Del tangibile e l'intangibile
Il contrasto tra questi due mondi apparentemente inconciliabili è il cuore di Blackhat, ed è probabilmente il motivo per cui il film non è piaciuto (o non è stato capito) negli USA. Può un film essere un action thriller ed al tempo stesso una riflessione d'autore? Dopo aver visto all'opera Michael Mann la risposta non può che essere affermativa, perché sebbene la sceneggiatura sia a tratti approssimativa e l'intreccio meno interessante di quanto sarebbe stato lecito aspettarsi, è ancora una volta l'equilibrio tra azione e riflessione, il colpo di una pistola ed un "semplice" sguardo, a colpire così come era già stato per il magnifico Miami Vice.
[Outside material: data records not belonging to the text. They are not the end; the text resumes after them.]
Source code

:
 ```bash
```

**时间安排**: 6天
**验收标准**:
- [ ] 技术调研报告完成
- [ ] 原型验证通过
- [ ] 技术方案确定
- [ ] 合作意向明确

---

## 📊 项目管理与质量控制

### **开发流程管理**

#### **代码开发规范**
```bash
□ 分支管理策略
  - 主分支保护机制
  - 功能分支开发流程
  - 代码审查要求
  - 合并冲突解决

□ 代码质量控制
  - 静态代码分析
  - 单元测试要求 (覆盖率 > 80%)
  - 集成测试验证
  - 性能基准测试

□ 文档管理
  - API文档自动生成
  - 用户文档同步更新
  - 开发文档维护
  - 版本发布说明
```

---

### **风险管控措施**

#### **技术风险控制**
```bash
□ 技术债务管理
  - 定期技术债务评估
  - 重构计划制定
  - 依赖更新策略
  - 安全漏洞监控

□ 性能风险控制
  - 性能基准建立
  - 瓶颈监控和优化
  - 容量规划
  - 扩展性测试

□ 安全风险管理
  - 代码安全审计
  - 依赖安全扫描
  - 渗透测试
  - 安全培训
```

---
Come già detto le scene d'azione non mancano e sono di rara bellezza, in particolare una improvvisa e brutale sparatoria notturna che si conclude nel peggiore dei modi per i nostri eroi, ma anche in questo caos lo sguardo di Mann indugia sugli spazi e sulle luci, si fa sguardo della stessa vittima, ed ancora una volta ci mostra un (gratta)cielo, un simbolo di quell'11 settembre cui si accenna appena ma che è una presenza (tangibile e intangibile) in tutto il film.
Sguardi e silenzi
Se ormai non stupisce più la straordinaria capacità di Michael Mann, già ampiamente dimostrata dieci anni fa con Collateral, di rappresentare la notte attraverso il digitale e senza l'utilizzo di luci di scena, a colpire è soprattutto l'intensità di alcune sequenze, non tanto quelle d'azione già citate ma quelle immediatamente precedenti o successive; a lasciare senza fiato per la loro bellezza e per la profondità del non detto è per esempio tutta la mezz'ora finale, in cui i protagonisti quasi non parlano, eppure riescono ad esprimere molto più di quanto sia stato fatto nella prima (più didascalica) metà del film.
Se i silenzi sono potentissimi, a colpire però è anche la colonna sonora, a cura di Atticus Ross e Harry Gregson-Williams; quest'ultimo ha accusato pubblicamente Mann di aver fatto a pezzi la musica che lui aveva composto, e ha quindi disconosciuto quanto invece è presente nel film. Ma visto il risultato di grande impatto, più che un'accusa a noi sembra quasi una celebrazione del genio di un regista che non guarda in faccia a nessuno nel portare avanti un suo cinema personalissimo ed estraneo anche alle regole del mercato.
Un finale simbolico
Che Michael Mann sia un regista sopraffino e dalla sensibilità unica, ce lo conferma soprattutto il bellissimo finale, in cui il reale e il virtuale si fondono, e lo stesso Nick sembra quasi trasformarsi in un virus che si insinua non visto tra la folla e colpisce. Per poi svanire nel nulla e non lasciare alcuna traccia, proprio come un fantasma.